At this point, you are done. Any future update should be a piece of cake. Hopefully! I’ll see if I get any issues with SQLite, and if I do, I’ll update the post.

Re-moving (heh) the files back into Nextcloud

I just mved the files back into their previous location. To ensure they are recognized by Nextcloud, grab a cup of coffee and:

docker compose exec -it app php occ files:scan --all
# Starting scan for user ...

Done? Nice. Now, going to Profile -> Administrative Settings revealed a bunch of red and yellow lines. Let’s see if we can fix those.

Error: The reverse proxy header configuration is incorrect

docker compose exec -it app php occ config:system:set trusted_proxies 1 --value="127.0.0.1"
# System config value trusted_proxies => 1 set to string 127.0.0.1

Our Caddy reverse proxy runs locally (network mode host), so add localhost to trusted_proxies.

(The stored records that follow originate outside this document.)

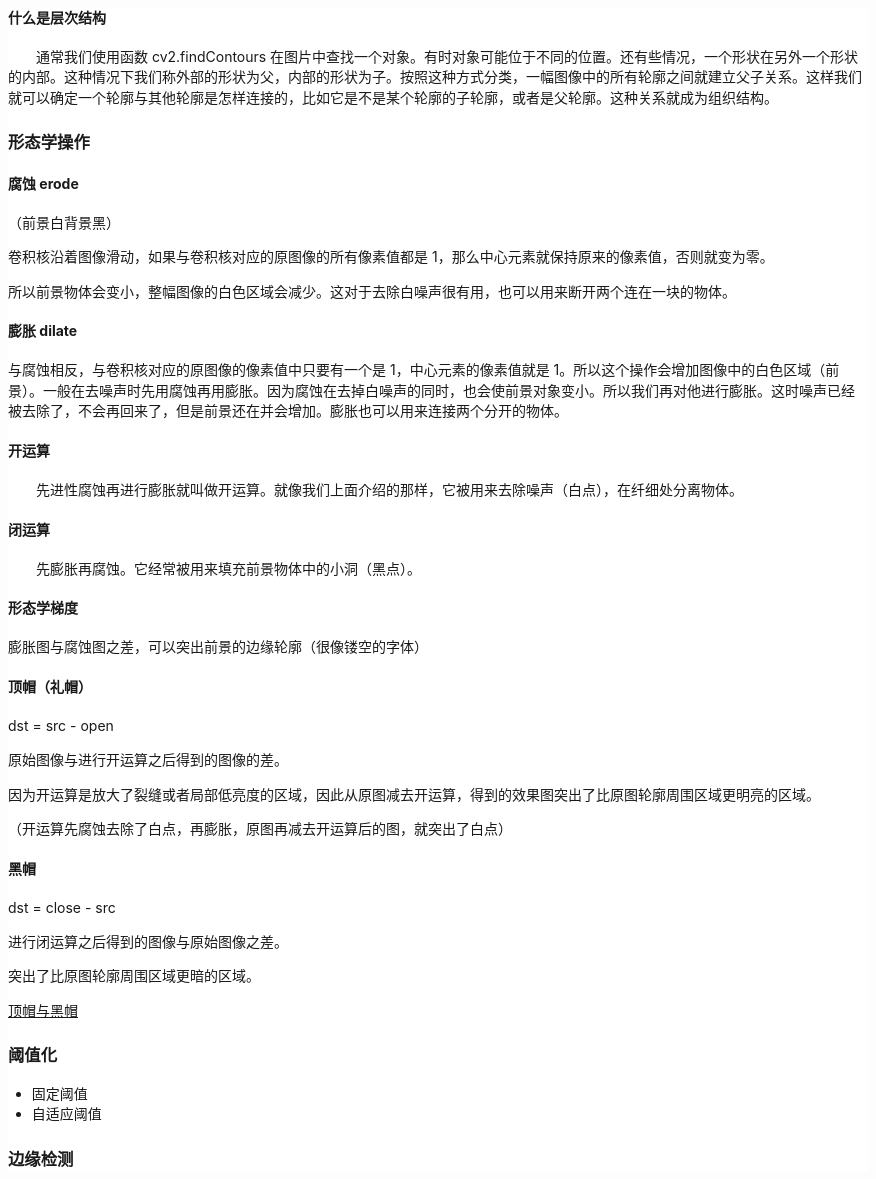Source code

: #### **什么是层次结构**

　　通常我们使用函数 cv2.findContours 在图片中查找一个对象。有时对象可能位于不同的位置。还有些情况，一个形状在另外一个形状的内部。这种情况下我们称外部的形状为父，内部的形状为子。按照这种方式分类，一幅图像中的所有轮廓之间就建立父子关系。这样我们就可以确定一个轮廓与其他轮廓是怎样连接的，比如它是不是某个轮廓的子轮廓，或者是父轮廓。这种关系就成为组织结构。

### 形态学操作

#### **腐蚀** erode

（前景白背景黑）

卷积核沿着图像滑动，如果与卷积核对应的原图像的所有像素值都是 1，那么中心元素就保持原来的像素值，否则就变为零。

所以前景物体会变小，整幅图像的白色区域会减少。这对于去除白噪声很有用，也可以用来断开两个连在一块的物体。

#### 膨胀 dilate

与腐蚀相反，与卷积核对应的原图像的像素值中只要有一个是 1，中心元素的像素值就是 1。所以这个操作会增加图像中的白色区域（前景）。一般在去噪声时先用腐蚀再用膨胀。因为腐蚀在去掉白噪声的同时，也会使前景对象变小。所以我们再对他进行膨胀。这时噪声已经被去除了，不会再回来了，但是前景还在并会增加。膨胀也可以用来连接两个分开的物体。

#### **开运算**

　　先进性腐蚀再进行膨胀就叫做开运算。就像我们上面介绍的那样，它被用来去除噪声（白点），在纤细处分离物体。

#### **闭运算**

　　先膨胀再腐蚀。它经常被用来填充前景物体中的小洞（黑点）。

#### 形态学梯度

膨胀图与腐蚀图之差，可以突出前景的边缘轮廓（很像镂空的字体）

#### 顶帽（礼帽）

dst = src - open

原始图像与进行开运算之后得到的图像的差。

因为开运算是放大了裂缝或者局部低亮度的区域，因此从原图减去开运算，得到的效果图突出了比原图轮廓周围区域更明亮的区域。

（开运算先腐蚀去除了白点，再膨胀，原图再减去开运算后的图，就突出了白点）

#### **黑帽**

dst = close - src

进行闭运算之后得到的图像与原始图像之差。

突出了比原图轮廓周围区域更暗的区域。



[顶帽与黑帽](https://www.cnblogs.com/nickup/p/6013345.html)

### 阈值化

- 固定阈值
- 自适应阈值

### 边缘检测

Error: Accessing site insecurely via HTTP.

docker compose exec -it app php occ config:system:set overwriteprotocol  --value="https"
# System config value overwriteprotocol set to string https

Warn: Server has no maintenance window start time configured.

docker compose exec -it app php occ config:system:set maintenance_window_start --type=integer --value=1
# System config value maintenance_window_start set to integer 1

Warn: One or more mimetype migrations are available.

docker compose exec -it app php occ maintenance:repair --include-expensive
# ...

I ended up doing other maintenance tasks as well, since I was there anyway.

Warn: SQLite is currently being used as the backend database.

We ignore this ‘coz we cool.

That’s all folks!

After all of above, do a quick docker compose restart, wait for a couple mins, and reload the admin page on your browser. All the errors should be gone.

One minimal, headache free Nextcloud service all ready to go!